# Passage to read

****************

Travesty

The big treat of today was spending it with my two children, my sister, Tivoli, and our mum. Months and months ago, when I booked the tickets, I thought the big treat would be the Van Gogh immersive exhibition. Oh dear... The first room made me apprehensive - with appalling reproductions and a banal commentary, the second room was a bad mock-up of that famous bedroom, then the immersive bit, which I thought might redeem it, just bored me. The animations of Starry Night, of the Room (again - see extra) and of, I assume, the asylum crashing around our ears, felt a bit like an upmarket version of the early days of Powerpoint, when people whizzed their italicised scarlet or cobalt titles in from left or right, simply because they could. Tackiest of all were the self-portraits crumbling into dust, presumably to represent the self succumbing to madness. What would poor Van Gogh have thought?

****************

# Information provided
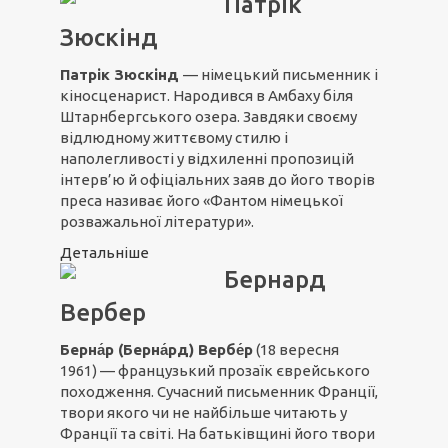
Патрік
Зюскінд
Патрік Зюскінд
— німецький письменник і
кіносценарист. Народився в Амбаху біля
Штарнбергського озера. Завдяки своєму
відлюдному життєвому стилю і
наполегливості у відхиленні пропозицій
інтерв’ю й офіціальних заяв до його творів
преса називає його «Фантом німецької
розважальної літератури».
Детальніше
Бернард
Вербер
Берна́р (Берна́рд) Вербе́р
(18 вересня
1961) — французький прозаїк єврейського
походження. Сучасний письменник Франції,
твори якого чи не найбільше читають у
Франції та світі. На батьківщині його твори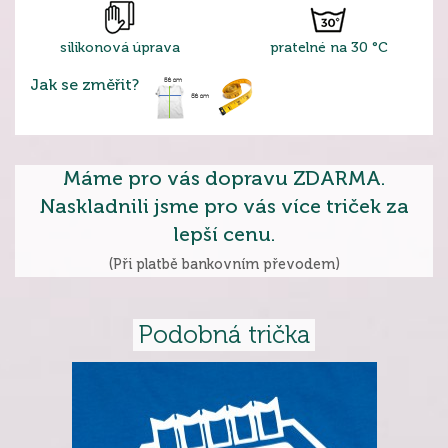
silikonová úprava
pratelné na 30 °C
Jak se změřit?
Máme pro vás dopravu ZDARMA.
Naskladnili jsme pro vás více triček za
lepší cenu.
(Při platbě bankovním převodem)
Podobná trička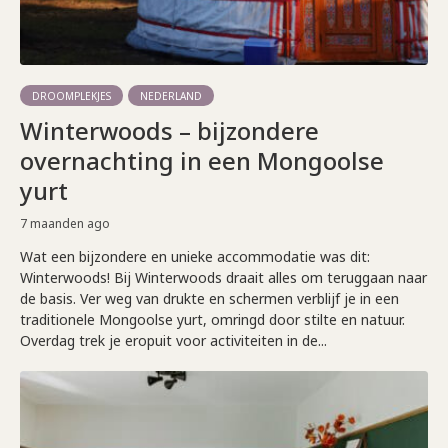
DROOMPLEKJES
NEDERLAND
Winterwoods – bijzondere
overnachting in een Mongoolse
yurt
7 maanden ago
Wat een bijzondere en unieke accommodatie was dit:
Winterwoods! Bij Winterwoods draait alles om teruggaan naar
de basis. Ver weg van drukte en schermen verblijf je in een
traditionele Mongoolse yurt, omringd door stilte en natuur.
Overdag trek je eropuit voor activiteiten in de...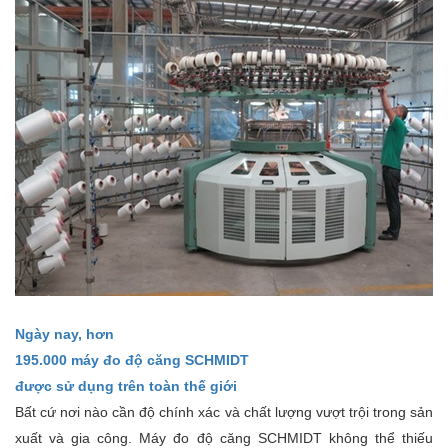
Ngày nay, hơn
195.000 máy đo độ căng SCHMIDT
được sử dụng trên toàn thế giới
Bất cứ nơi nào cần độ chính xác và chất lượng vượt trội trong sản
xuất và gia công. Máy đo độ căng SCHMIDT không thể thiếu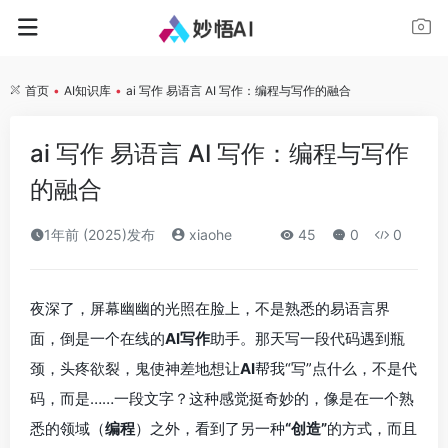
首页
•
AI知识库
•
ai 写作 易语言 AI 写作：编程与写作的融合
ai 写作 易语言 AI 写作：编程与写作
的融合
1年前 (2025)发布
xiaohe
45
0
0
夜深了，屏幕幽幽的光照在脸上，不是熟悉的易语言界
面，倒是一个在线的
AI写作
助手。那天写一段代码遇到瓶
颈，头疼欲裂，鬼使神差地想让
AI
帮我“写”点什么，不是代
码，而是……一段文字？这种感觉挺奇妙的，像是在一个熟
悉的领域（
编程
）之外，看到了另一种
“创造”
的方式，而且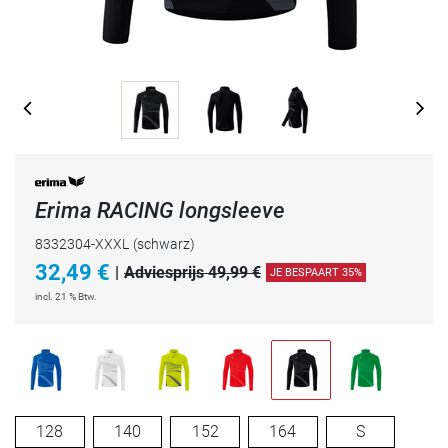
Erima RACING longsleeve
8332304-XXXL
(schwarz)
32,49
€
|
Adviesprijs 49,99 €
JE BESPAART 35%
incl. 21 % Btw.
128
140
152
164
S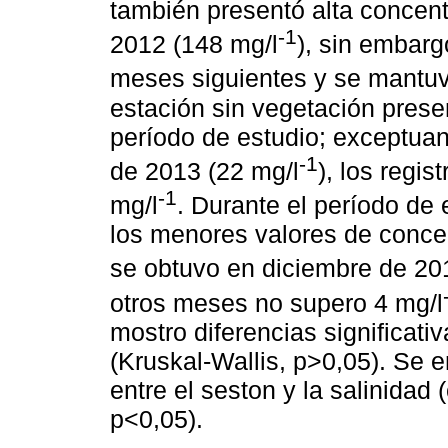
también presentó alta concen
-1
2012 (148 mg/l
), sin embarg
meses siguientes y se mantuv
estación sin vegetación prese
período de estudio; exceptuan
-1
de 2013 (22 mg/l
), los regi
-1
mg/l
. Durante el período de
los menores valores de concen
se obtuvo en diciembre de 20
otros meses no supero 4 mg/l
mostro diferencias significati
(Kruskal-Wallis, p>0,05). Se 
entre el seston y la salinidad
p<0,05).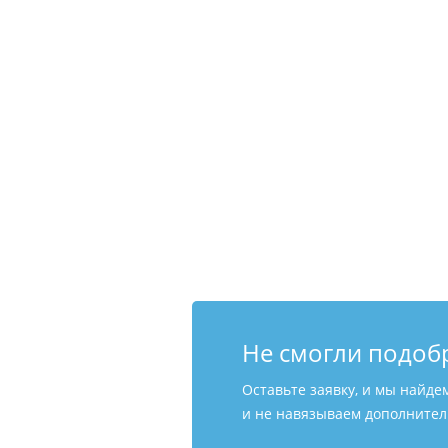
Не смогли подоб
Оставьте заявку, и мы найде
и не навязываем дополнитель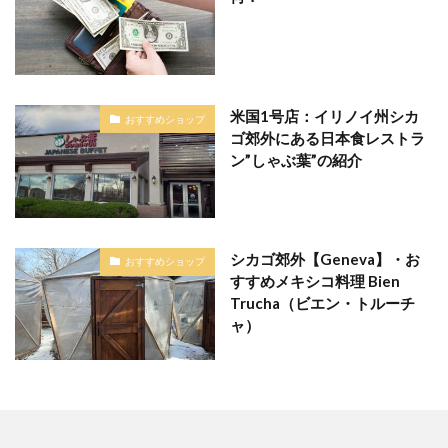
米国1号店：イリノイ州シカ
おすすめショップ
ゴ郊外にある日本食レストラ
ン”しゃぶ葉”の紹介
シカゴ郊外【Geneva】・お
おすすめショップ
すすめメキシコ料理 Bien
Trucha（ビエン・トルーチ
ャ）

****************

# Work request A
Duplicate the Van Gogh exhibition passage word for word, from "The big treat of" up to and including "Gogh have thought?".
# Work request B
Extend the Van Gogh exhibition passage with the part that follows its final sentence.

# Your response A
The big treat of today was spending it with my two children, my sister, Tivoli, and our mum. Months and months ago, when I booked the tickets, I thought the big treat would be the Van Gogh immersive exhibition. Oh dear... The first room made me apprehensive - with appalling reproductions and a banal commentary, the second room was a bad mock-up of that famous bedroom, then the immersive bit, which I thought might redeem it, just bored me. The animations of Starry Night, of the Room (again - see extra) and of, I assume, the asylum crashing around our ears, felt a bit like an upmarket version of the early days of Powerpoint, when people whizzed their italicised scarlet or cobalt titles in from left or right, simply because they could. Tackiest of all were the self-portraits crumbling into dust, presumably to represent the self succumbing to madness. What would poor Van Gogh have thought?

# Your response B
But it was great to have lunch together in Spitalfields Market. Tivoli gave me most of yesterday's hamper for our family Christmas and donated the shortbread to Son, who then went off to queue for a walk-in booster because where he lives he was unable to get one this side of the new year. The rest of us ambled round the market, then headed our separate ways. At 3.15 Daughter and I got a text from Son, despondent that he'd been told he would have to queue for "over an hour". So rather than heading back to Oxford together we caught a painfully overcrowded bus (and Covid?) to Son's queue. The three of us proceeded to stand in it until almost 6pm, when he was finally let in. He was allowed to spend his 15 minutes' waiting time back outside with us so, professionally trained vaccinator that I am, I diagnosed the need for restorative shortbread. As blipped, but this is partly so that Tivoli can see the injury added to yesterday's insult - ten small shortbreads in a box well over double their volume.